KNOW ALL BY THESE PRESENTS, that the undersigned (the “Filer”) hereby authorizes and designates Scott Lesmes, Brandon Parris, and Charmaine Perdon of Morrison & Foerster LLP, and Jason Gould, Uri Clinton, and Katie True-Awtry of Boyd Gaming Corporation, acting individually, as the Filer’s true and lawful attorney-in-fact to serve as the Filer’s EDGAR account administrator to manage the Filer’s EDGAR account, and to take any other action of any type whatsoever in connection with the foregoing which, in the opinion of such attorney-in-fact, may be of benefit to, in the best interest of, or legally required by, the undersigned, it being understood that the documents executed by such attorney-in-fact on behalf of the Filer pursuant to this Power of Attorney shall be in such form and shall contain such terms and conditions as such attorney-in-fact may approve in such attorney-in-fact’s discretion. Such actions include the preparation of, and execution for and submission of on behalf of the undersigned, a FORM ID and any other forms necessary on the Filer’s behalf enabling the Filer to make electronic filings with the SEC.

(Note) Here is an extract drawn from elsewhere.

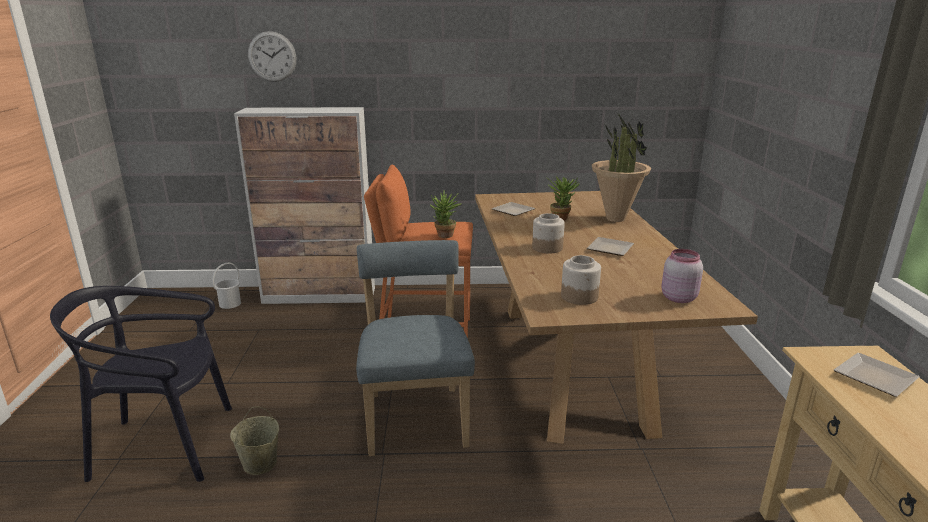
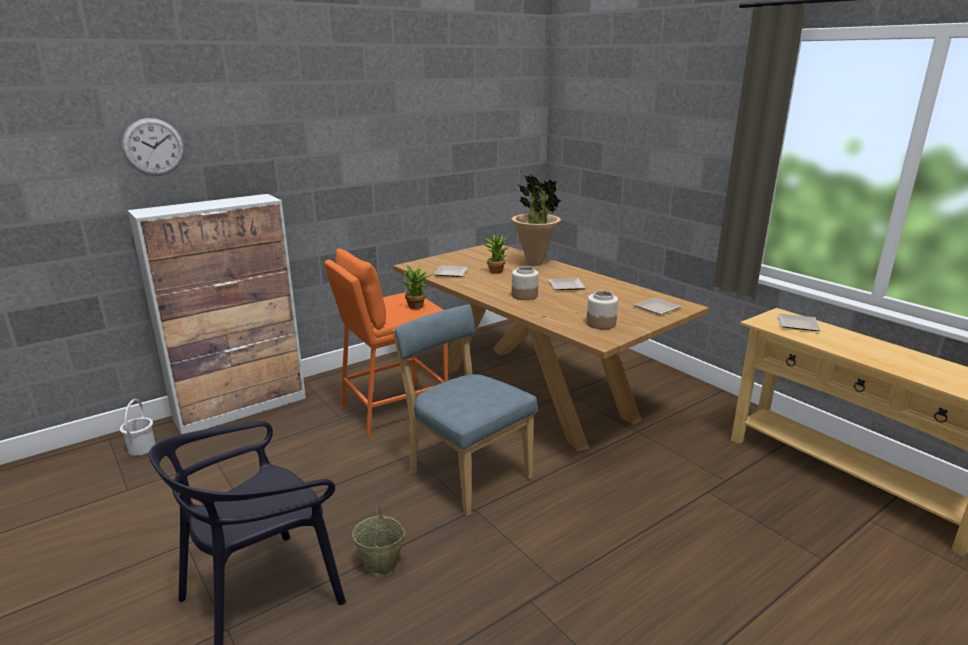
camera: 35 degrees left, 0 degrees up
(677, 298) = (655, 308): pink jar -> plate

The undersigned hereby grants, on behalf of the Filer, to such attorney-in-fact full power and authority to do and perform any and every act and thing whatsoever requisite, necessary, or proper to be done in the exercise of any of the rights and powers herein granted, as fully to all intents and purposes as the undersigned might or could do if personally present, with full power of substitution or revocation, hereby ratifying and confirming all that such attorney-in-fact’s substitute or substitutes, shall lawfully do or cause to be done by virtue of this power of attorney and the rights and powers herein granted.

IN WITNESS WHEREOF, the undersigned has caused this Power of Attorney to be executed as of February 20, 2026.